• Entries provided:
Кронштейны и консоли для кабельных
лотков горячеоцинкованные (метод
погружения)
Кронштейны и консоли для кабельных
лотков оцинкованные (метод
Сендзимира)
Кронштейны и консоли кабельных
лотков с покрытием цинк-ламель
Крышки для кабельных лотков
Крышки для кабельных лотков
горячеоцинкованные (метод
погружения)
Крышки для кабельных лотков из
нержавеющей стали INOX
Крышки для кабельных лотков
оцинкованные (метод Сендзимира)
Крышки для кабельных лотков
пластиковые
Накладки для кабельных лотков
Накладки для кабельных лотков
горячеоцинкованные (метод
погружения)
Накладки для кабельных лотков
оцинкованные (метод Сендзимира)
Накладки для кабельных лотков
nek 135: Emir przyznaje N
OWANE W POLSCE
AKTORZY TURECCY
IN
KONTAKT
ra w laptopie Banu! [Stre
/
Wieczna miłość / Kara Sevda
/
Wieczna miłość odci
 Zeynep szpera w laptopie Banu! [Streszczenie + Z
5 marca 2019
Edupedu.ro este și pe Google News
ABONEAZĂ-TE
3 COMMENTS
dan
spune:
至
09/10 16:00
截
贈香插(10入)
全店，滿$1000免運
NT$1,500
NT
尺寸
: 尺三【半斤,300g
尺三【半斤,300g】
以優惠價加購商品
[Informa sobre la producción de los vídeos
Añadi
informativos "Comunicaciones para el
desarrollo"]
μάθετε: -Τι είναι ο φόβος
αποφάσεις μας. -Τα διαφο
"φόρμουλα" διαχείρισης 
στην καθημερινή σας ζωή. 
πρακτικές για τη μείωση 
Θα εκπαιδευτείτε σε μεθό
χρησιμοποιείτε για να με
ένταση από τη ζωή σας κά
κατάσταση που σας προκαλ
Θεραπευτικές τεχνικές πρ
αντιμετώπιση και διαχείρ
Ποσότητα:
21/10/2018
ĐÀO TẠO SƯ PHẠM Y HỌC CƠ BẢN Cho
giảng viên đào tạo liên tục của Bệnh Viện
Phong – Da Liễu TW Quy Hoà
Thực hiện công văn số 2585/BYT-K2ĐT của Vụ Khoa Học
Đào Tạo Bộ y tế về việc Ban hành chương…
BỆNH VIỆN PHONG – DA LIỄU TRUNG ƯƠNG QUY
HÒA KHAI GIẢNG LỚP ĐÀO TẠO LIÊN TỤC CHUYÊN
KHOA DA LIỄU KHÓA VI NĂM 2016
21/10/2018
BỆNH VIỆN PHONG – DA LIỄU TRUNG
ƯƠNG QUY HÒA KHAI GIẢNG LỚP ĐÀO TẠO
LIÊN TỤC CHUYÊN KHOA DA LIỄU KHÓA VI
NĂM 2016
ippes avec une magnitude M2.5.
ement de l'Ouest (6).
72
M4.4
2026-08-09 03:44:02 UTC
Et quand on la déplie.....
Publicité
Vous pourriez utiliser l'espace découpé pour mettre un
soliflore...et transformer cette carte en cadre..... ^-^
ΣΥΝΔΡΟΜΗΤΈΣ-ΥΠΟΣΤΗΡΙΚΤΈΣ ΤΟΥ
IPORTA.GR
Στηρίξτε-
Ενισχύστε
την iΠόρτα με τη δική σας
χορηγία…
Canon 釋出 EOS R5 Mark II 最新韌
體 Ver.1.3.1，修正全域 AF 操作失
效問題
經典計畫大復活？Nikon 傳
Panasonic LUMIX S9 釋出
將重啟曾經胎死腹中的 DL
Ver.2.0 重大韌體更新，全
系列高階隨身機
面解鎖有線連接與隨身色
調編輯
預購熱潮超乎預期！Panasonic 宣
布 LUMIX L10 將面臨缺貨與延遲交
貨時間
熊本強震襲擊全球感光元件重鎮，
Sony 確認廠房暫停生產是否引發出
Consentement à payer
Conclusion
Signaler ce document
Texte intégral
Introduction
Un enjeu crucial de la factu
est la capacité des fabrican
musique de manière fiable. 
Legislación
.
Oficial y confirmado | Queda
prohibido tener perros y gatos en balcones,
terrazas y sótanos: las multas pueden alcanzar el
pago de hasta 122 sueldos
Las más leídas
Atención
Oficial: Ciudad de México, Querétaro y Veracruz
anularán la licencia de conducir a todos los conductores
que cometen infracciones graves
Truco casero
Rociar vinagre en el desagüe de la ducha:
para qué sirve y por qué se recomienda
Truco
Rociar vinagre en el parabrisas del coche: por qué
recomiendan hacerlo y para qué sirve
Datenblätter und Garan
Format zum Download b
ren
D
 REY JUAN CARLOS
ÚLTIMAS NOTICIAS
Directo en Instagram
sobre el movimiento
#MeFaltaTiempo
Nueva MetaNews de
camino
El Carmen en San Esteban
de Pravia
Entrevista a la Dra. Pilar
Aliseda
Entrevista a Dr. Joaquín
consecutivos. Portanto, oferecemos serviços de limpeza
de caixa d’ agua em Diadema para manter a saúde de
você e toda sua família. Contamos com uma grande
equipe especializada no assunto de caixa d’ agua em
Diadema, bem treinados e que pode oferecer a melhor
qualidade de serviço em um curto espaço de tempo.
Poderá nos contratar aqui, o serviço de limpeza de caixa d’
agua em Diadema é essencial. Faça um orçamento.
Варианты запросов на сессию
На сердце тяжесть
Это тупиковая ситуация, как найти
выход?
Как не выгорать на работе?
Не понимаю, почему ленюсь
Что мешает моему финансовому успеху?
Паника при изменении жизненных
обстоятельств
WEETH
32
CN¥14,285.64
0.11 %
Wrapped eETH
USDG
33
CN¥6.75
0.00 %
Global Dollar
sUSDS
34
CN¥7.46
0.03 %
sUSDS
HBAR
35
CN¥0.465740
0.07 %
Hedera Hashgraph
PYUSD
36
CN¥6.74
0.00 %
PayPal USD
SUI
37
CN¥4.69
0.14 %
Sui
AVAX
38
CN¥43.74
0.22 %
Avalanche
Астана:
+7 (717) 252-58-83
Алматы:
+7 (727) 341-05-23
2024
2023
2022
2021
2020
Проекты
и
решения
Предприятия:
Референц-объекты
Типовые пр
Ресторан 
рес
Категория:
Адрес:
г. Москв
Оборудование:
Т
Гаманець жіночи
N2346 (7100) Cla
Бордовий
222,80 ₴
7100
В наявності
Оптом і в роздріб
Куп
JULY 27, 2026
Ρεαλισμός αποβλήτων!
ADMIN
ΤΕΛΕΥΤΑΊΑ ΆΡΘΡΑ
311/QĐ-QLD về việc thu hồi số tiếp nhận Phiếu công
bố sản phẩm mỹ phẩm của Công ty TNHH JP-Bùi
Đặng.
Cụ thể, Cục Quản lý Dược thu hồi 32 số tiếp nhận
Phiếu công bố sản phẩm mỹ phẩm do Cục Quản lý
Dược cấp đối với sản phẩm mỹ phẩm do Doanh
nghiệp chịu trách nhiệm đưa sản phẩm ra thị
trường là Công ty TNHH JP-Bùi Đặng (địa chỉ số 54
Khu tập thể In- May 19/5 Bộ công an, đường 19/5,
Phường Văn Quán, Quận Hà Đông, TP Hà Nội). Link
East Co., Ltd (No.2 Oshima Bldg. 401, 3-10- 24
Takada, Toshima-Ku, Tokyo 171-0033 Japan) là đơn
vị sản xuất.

• Task statement: Restate the data above word for word, omitting nothing.

• Answer box:
Кронштейны и консоли для кабельных
лотков горячеоцинкованные (метод
погружения)
Кронштейны и консоли для кабельных
лотков оцинкованные (метод
Сендзимира)
Кронштейны и консоли кабельных
лотков с покрытием цинк-ламель
Крышки для кабельных лотков
Крышки для кабельных лотков
горячеоцинкованные (метод
погружения)
Крышки для кабельных лотков из
нержавеющей стали INOX
Крышки для кабельных лотков
оцинкованные (метод Сендзимира)
Крышки для кабельных лотков
пластиковые
Накладки для кабельных лотков
Накладки для кабельных лотков
горячеоцинкованные (метод
погружения)
Накладки для кабельных лотков
оцинкованные (метод Сендзимира)
Накладки для кабельных лотков
nek 135: Emir przyznaje N
OWANE W POLSCE
AKTORZY TURECCY
IN
KONTAKT
ra w laptopie Banu! [Stre
/
Wieczna miłość / Kara Sevda
/
Wieczna miłość odci
 Zeynep szpera w laptopie Banu! [Streszczenie + Z
5 marca 2019
Edupedu.ro este și pe Google News
ABONEAZĂ-TE
3 COMMENTS
dan
spune:
至
09/10 16:00
截
贈香插(10入)
全店，滿$1000免運
NT$1,500
NT
尺寸
: 尺三【半斤,300g
尺三【半斤,300g】
以優惠價加購商品
[Informa sobre la producción de los vídeos
Añadi
informativos "Comunicaciones para el
desarrollo"]
μάθετε: -Τι είναι ο φόβος
αποφάσεις μας. -Τα διαφο
"φόρμουλα" διαχείρισης 
στην καθημερινή σας ζωή. 
πρακτικές για τη μείωση 
Θα εκπαιδευτείτε σε μεθό
χρησιμοποιείτε για να με
ένταση από τη ζωή σας κά
κατάσταση που σας προκαλ
Θεραπευτικές τεχνικές πρ
αντιμετώπιση και διαχείρ
Ποσότητα:
21/10/2018
ĐÀO TẠO SƯ PHẠM Y HỌC CƠ BẢN Cho
giảng viên đào tạo liên tục của Bệnh Viện
Phong – Da Liễu TW Quy Hoà
Thực hiện công văn số 2585/BYT-K2ĐT của Vụ Khoa Học
Đào Tạo Bộ y tế về việc Ban hành chương…
BỆNH VIỆN PHONG – DA LIỄU TRUNG ƯƠNG QUY
HÒA KHAI GIẢNG LỚP ĐÀO TẠO LIÊN TỤC CHUYÊN
KHOA DA LIỄU KHÓA VI NĂM 2016
21/10/2018
BỆNH VIỆN PHONG – DA LIỄU TRUNG
ƯƠNG QUY HÒA KHAI GIẢNG LỚP ĐÀO TẠO
LIÊN TỤC CHUYÊN KHOA DA LIỄU KHÓA VI
NĂM 2016
ippes avec une magnitude M2.5.
ement de l'Ouest (6).
72
M4.4
2026-08-09 03:44:02 UTC
Et quand on la déplie.....
Publicité
Vous pourriez utiliser l'espace découpé pour mettre un
soliflore...et transformer cette carte en cadre..... ^-^
ΣΥΝΔΡΟΜΗΤΈΣ-ΥΠΟΣΤΗΡΙΚΤΈΣ ΤΟΥ
IPORTA.GR
Στηρίξτε-
Ενισχύστε
την iΠόρτα με τη δική σας
χορηγία…
Canon 釋出 EOS R5 Mark II 最新韌
體 Ver.1.3.1，修正全域 AF 操作失
效問題
經典計畫大復活？Nikon 傳
Panasonic LUMIX S9 釋出
將重啟曾經胎死腹中的 DL
Ver.2.0 重大韌體更新，全
系列高階隨身機
面解鎖有線連接與隨身色
調編輯
預購熱潮超乎預期！Panasonic 宣
布 LUMIX L10 將面臨缺貨與延遲交
貨時間
熊本強震襲擊全球感光元件重鎮，
Sony 確認廠房暫停生產是否引發出
Consentement à payer
Conclusion
Signaler ce document
Texte intégral
Introduction
Un enjeu crucial de la factu
est la capacité des fabrican
musique de manière fiable. 
Legislación
.
Oficial y confirmado | Queda
prohibido tener perros y gatos en balcones,
terrazas y sótanos: las multas pueden alcanzar el
pago de hasta 122 sueldos
Las más leídas
Atención
Oficial: Ciudad de México, Querétaro y Veracruz
anularán la licencia de conducir a todos los conductores
que cometen infracciones graves
Truco casero
Rociar vinagre en el desagüe de la ducha:
para qué sirve y por qué se recomienda
Truco
Rociar vinagre en el parabrisas del coche: por qué
recomiendan hacerlo y para qué sirve
Datenblätter und Garan
Format zum Download b
ren
D
 REY JUAN CARLOS
ÚLTIMAS NOTICIAS
Directo en Instagram
sobre el movimiento
#MeFaltaTiempo
Nueva MetaNews de
camino
El Carmen en San Esteban
de Pravia
Entrevista a la Dra. Pilar
Aliseda
Entrevista a Dr. Joaquín
consecutivos. Portanto, oferecemos serviços de limpeza
de caixa d’ agua em Diadema para manter a saúde de
você e toda sua família. Contamos com uma grande
equipe especializada no assunto de caixa d’ agua em
Diadema, bem treinados e que pode oferecer a melhor
qualidade de serviço em um curto espaço de tempo.
Poderá nos contratar aqui, o serviço de limpeza de caixa d’
agua em Diadema é essencial. Faça um orçamento.
Варианты запросов на сессию
На сердце тяжесть
Это тупиковая ситуация, как найти
выход?
Как не выгорать на работе?
Не понимаю, почему ленюсь
Что мешает моему финансовому успеху?
Паника при изменении жизненных
обстоятельств
WEETH
32
CN¥14,285.64
0.11 %
Wrapped eETH
USDG
33
CN¥6.75
0.00 %
Global Dollar
sUSDS
34
CN¥7.46
0.03 %
sUSDS
HBAR
35
CN¥0.465740
0.07 %
Hedera Hashgraph
PYUSD
36
CN¥6.74
0.00 %
PayPal USD
SUI
37
CN¥4.69
0.14 %
Sui
AVAX
38
CN¥43.74
0.22 %
Avalanche
Астана:
+7 (717) 252-58-83
Алматы:
+7 (727) 341-05-23
2024
2023
2022
2021
2020
Проекты
и
решения
Предприятия:
Референц-объекты
Типовые пр
Ресторан 
рес
Категория:
Адрес:
г. Москв
Оборудование:
Т
Гаманець жіночи
N2346 (7100) Cla
Бордовий
222,80 ₴
7100
В наявності
Оптом і в роздріб
Куп
JULY 27, 2026
Ρεαλισμός αποβλήτων!
ADMIN
ΤΕΛΕΥΤΑΊΑ ΆΡΘΡΑ
311/QĐ-QLD về việc thu hồi số tiếp nhận Phiếu công
bố sản phẩm mỹ phẩm của Công ty TNHH JP-Bùi
Đặng.
Cụ thể, Cục Quản lý Dược thu hồi 32 số tiếp nhận
Phiếu công bố sản phẩm mỹ phẩm do Cục Quản lý
Dược cấp đối với sản phẩm mỹ phẩm do Doanh
nghiệp chịu trách nhiệm đưa sản phẩm ra thị
trường là Công ty TNHH JP-Bùi Đặng (địa chỉ số 54
Khu tập thể In- May 19/5 Bộ công an, đường 19/5,
Phường Văn Quán, Quận Hà Đông, TP Hà Nội). Link
East Co., Ltd (No.2 Oshima Bldg. 401, 3-10- 24
Takada, Toshima-Ku, Tokyo 171-0033 Japan) là đơn
vị sản xuất.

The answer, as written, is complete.